Di KAMI ada Rocky Gerung, tokoh dan cendekiawan yang unik. Disaat para cendekiawan sudah ikut arus dengan hedonisme atau hidup nyaman, justeru beliau dengan ilmu filsafat yang dimiliki terpanggil untuk bicara kebenaran secara kontektual, konsisten mengkritik ketidak mampuann pemimpin negara dan kebijakannya. Beliau sangat terbuka dan jujur pikirannya, tapi kadang vulgar penyapaiannya.

Di KAMI ada Rizal Ramli, seorang ekonom yang memiliki visi dan paradikma yang kuat sesuai dengan nilai-nilai Konstitusi pasal 33 UUD 1945. Beliau punya keyakinan dan integritas kuat dan rela kehilangan jabatan demi membela keyakinan dan integritasnya. Beliau suka bicara blak- blakan, bisa membuat pintar lawannya.

Dari keempat tokoh utama itu, menujukkan kekuatan moral KAMI sungguh dasyat. Juga bergabung di KAMI ratusan tokoh penting untuk perubahan. Ada tokoh dari NU, cendekiawan, dan tokoh ormas.

Dari uraian diatas, dapat disimpulkan bahwa kondisi untuk perubahan telah memenuhi syarat-syarat, yaitu ada momentum krisis, ada tuntutan perubahan dari buruh, mahasiswa dan rakyat. Ada thema perjuangan yang menyemangati.Ada pemimpin yang mumpuni dan berkualitas siap menjemput perubahan.

Thema Perjuangan KAMI adalah Menyelamatkan Indonesia. Indonesia ibarat kapal besar membutuhkan penyelamatan karena para Nakhoda dinilai tidak lagi kompoten dan amanah menjalankan kapal. Sudah menyimpan dari maksud kapal dibuat dan tujuannya.

Nakhoda kapal adalah para penguasa negara sekarang ini.
Karakter Presiden Jokowi terlihat selama ini berani dan nekad. Itu bukan karakter asli yang ingin save dan aman. Cuma karena ada kekuatan besar dibelakangnya. Diyakini kekuasaan itu datang karena dukungan kekuatan itu. Karena itu, kekuasaan mesti melayani kepentingan kekuatan itu.

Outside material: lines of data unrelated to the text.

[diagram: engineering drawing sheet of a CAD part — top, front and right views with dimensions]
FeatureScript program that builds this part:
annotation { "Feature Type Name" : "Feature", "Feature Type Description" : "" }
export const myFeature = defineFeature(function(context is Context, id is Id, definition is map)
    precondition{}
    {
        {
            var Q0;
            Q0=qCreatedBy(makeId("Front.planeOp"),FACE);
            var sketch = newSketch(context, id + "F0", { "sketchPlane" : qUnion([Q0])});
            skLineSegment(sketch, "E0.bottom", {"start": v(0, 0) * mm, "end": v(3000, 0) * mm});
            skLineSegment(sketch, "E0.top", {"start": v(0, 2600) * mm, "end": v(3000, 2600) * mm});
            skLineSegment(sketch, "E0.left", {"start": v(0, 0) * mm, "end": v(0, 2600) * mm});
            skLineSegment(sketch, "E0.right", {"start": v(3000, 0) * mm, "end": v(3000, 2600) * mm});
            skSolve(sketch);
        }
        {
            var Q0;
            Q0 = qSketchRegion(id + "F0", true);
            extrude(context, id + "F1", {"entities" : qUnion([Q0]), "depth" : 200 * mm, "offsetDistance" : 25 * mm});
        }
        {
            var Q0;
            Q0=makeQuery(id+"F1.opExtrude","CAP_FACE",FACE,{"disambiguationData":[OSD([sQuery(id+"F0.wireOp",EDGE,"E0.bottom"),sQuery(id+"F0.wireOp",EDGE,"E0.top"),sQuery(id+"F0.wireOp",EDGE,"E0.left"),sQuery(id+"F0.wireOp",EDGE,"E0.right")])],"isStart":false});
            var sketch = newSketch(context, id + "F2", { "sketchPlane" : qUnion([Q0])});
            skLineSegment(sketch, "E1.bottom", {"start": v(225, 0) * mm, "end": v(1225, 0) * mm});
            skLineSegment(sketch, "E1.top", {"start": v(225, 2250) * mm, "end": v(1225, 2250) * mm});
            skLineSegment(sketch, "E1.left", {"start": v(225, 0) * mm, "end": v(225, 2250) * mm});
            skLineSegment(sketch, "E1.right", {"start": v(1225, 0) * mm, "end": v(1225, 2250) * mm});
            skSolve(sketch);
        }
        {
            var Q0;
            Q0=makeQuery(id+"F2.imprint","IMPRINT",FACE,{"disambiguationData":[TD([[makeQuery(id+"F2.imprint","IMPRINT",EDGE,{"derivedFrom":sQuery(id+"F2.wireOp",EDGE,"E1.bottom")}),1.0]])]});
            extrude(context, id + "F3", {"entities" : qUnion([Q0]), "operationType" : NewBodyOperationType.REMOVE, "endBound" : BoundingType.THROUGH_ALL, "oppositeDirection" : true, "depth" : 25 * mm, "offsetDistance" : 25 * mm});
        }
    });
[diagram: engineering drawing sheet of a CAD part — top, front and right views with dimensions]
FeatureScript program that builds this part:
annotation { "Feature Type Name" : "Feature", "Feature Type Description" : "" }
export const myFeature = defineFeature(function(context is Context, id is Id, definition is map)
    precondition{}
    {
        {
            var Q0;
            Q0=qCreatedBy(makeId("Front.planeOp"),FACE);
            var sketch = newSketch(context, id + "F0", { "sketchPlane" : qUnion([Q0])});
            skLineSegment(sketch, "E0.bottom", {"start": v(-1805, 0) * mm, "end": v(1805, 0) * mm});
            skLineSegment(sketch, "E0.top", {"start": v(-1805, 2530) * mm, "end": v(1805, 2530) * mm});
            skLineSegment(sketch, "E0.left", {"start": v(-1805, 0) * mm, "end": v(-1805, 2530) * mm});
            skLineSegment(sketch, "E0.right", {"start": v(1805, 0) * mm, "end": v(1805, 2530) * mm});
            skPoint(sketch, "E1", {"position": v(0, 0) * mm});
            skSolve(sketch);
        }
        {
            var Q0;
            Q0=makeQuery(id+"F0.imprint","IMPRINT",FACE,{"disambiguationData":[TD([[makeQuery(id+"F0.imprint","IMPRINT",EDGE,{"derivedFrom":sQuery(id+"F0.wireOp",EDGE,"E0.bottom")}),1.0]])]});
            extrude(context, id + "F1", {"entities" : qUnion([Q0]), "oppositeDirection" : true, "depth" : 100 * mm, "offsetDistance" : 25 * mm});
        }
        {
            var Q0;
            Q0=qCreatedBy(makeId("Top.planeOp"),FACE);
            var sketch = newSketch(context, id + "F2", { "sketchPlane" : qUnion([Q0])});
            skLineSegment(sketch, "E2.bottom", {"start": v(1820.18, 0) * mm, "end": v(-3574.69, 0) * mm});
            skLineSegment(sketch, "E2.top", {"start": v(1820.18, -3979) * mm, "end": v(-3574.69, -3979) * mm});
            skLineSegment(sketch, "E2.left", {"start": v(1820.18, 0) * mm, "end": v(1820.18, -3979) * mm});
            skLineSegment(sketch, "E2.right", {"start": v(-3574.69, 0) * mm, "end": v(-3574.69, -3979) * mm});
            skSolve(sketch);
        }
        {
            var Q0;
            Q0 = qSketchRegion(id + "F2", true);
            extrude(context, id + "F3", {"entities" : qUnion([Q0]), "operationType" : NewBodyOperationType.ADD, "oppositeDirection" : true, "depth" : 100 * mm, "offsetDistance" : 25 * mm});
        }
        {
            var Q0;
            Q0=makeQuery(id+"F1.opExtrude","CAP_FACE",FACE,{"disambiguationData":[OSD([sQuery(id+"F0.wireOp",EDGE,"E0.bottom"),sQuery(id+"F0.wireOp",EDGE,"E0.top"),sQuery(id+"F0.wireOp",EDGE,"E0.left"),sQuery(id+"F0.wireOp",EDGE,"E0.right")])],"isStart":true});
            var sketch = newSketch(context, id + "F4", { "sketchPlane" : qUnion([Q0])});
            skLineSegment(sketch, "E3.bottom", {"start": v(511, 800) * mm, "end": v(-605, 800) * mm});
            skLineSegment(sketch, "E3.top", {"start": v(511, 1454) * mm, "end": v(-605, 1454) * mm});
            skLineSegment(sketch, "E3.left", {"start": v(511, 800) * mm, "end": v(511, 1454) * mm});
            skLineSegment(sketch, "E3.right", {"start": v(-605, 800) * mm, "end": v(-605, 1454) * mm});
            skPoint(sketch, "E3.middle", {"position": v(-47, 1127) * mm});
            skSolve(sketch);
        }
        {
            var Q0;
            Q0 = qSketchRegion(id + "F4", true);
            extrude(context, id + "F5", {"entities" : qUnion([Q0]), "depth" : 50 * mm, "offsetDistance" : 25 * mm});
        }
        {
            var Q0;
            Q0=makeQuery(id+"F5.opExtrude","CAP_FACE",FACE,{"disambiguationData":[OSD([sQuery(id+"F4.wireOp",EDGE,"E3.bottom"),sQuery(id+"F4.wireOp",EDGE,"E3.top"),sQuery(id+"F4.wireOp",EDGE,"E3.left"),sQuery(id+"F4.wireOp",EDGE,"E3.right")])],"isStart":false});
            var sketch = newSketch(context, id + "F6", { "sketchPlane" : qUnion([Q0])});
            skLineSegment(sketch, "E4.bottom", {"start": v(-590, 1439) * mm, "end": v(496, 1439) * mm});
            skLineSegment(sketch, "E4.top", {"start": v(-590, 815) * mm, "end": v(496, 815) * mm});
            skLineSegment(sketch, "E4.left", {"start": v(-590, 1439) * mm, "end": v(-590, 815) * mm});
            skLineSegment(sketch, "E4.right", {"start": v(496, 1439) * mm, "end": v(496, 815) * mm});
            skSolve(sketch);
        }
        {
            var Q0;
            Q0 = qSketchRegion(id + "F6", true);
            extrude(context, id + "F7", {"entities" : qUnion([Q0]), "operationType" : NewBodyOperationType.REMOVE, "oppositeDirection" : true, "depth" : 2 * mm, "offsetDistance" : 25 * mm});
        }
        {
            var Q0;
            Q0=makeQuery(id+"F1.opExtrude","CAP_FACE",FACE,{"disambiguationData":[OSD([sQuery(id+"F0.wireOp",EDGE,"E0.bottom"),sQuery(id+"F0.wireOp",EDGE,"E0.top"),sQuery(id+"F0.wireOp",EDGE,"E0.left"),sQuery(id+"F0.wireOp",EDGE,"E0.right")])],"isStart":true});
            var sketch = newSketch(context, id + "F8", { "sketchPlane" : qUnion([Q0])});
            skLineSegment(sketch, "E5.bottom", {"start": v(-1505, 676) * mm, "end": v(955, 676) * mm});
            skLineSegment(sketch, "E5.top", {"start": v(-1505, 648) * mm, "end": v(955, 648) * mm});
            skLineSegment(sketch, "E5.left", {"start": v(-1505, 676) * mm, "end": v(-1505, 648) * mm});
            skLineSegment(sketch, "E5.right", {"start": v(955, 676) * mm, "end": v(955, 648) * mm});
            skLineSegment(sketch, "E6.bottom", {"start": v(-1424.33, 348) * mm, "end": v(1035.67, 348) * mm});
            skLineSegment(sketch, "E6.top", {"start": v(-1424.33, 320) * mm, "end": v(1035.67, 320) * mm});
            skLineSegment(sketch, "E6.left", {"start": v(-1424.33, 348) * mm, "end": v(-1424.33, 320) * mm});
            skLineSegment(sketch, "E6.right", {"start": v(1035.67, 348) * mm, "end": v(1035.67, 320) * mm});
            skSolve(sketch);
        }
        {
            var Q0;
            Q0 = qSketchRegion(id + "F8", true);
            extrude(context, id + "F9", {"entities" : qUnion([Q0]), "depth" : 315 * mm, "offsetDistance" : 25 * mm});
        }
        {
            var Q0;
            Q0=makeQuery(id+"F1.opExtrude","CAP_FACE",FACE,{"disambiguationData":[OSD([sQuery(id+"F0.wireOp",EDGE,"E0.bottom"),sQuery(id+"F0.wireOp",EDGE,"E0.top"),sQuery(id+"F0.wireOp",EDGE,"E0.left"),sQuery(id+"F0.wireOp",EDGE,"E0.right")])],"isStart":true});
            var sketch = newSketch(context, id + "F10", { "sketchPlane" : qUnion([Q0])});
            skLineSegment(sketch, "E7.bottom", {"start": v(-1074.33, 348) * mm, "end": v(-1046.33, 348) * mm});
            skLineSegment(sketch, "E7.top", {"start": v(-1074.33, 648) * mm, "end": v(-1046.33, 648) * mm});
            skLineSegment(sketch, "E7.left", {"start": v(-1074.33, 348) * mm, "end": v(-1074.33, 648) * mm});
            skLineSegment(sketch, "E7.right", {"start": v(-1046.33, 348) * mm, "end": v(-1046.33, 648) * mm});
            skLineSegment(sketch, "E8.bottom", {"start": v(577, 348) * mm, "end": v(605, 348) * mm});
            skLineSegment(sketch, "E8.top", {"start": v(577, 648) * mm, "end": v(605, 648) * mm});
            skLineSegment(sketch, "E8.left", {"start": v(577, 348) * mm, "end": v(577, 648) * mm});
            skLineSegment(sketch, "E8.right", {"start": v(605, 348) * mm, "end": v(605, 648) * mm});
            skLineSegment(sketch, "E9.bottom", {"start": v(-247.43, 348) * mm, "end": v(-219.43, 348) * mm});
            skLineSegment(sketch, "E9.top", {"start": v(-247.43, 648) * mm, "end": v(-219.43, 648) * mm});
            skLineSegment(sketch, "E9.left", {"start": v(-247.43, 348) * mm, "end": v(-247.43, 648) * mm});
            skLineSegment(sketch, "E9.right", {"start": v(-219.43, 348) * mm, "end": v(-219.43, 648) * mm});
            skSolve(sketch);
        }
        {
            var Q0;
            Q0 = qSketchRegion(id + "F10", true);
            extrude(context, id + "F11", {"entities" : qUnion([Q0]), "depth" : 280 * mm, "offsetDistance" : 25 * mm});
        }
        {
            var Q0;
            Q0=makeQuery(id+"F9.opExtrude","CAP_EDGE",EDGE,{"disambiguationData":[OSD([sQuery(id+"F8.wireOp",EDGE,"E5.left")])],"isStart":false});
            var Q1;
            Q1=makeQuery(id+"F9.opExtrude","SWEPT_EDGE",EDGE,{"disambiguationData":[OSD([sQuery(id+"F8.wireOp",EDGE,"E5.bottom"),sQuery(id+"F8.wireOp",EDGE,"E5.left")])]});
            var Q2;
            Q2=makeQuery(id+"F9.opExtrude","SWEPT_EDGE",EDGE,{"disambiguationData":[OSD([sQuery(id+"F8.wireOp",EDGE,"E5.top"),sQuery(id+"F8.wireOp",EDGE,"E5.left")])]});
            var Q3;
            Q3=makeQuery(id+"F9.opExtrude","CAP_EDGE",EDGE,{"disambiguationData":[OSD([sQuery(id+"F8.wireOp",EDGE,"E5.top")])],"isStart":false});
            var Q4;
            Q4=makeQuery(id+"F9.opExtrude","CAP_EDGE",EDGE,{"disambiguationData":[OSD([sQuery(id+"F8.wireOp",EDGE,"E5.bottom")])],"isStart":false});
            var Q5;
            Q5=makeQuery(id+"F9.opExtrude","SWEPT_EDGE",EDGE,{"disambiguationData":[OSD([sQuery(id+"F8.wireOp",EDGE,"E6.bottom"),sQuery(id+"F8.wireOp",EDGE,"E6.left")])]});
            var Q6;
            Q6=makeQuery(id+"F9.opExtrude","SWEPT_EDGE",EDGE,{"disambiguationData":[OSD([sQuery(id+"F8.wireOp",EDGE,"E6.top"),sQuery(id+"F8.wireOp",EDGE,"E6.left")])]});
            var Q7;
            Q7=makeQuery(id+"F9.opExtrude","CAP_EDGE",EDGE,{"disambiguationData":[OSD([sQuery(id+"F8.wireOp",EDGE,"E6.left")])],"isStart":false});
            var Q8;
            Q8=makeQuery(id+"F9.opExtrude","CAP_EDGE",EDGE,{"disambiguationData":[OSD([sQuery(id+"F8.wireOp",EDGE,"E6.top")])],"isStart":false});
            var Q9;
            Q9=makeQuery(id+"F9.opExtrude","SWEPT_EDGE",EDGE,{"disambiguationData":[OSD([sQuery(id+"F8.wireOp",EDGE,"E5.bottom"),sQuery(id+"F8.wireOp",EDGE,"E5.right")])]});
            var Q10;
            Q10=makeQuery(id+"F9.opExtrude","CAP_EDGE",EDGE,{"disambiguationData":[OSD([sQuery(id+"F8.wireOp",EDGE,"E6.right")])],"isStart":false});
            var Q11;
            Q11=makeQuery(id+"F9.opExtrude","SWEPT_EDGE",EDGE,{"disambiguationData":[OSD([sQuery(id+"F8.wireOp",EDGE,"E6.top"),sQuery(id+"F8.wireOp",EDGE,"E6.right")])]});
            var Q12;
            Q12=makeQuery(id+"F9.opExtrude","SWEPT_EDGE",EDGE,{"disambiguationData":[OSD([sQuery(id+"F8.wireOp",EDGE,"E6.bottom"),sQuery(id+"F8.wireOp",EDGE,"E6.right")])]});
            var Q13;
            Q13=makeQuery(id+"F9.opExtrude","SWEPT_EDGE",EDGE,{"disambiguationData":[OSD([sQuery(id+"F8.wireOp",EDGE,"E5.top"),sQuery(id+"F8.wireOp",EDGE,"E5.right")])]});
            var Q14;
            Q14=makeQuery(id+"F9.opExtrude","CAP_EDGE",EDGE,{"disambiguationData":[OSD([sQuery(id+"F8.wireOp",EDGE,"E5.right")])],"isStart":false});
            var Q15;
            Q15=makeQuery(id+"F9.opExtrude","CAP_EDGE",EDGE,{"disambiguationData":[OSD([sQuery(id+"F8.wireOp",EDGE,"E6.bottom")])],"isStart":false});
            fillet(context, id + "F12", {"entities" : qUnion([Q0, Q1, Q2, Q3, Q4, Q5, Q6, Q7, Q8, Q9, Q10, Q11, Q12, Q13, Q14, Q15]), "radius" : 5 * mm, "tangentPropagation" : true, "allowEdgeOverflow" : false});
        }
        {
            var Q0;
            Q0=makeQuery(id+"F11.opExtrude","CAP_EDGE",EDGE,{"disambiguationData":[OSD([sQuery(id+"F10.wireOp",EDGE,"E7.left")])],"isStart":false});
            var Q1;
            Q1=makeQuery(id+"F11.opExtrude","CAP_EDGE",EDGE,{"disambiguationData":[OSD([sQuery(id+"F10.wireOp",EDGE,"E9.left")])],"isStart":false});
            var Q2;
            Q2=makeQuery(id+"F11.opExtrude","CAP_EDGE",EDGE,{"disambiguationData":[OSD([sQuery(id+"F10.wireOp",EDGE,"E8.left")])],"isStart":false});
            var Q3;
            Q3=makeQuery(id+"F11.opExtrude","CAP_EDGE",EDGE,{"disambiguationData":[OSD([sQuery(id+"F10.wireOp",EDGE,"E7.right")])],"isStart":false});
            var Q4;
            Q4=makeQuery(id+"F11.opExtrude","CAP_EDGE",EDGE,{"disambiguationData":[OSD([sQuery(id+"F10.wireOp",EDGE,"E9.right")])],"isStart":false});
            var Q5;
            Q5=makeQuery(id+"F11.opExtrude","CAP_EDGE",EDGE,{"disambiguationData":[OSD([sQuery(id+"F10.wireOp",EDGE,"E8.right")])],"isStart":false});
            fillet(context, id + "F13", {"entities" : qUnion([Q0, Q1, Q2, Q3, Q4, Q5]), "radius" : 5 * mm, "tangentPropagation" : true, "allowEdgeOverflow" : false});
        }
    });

Jadi perjuangan KAMI bukan menghadapi kekuatan Pemerintah semata, tapi kekuatan dibelakang Pemerintah. Sedangkan Pemerintah sendiri telah berhasil membangun hegemoni kekuasaan pada lembaga lembaga negara seperti DPR dan MK sehingga jalan Konsitusional untuk menjatuhkan penguasa sangat sulit.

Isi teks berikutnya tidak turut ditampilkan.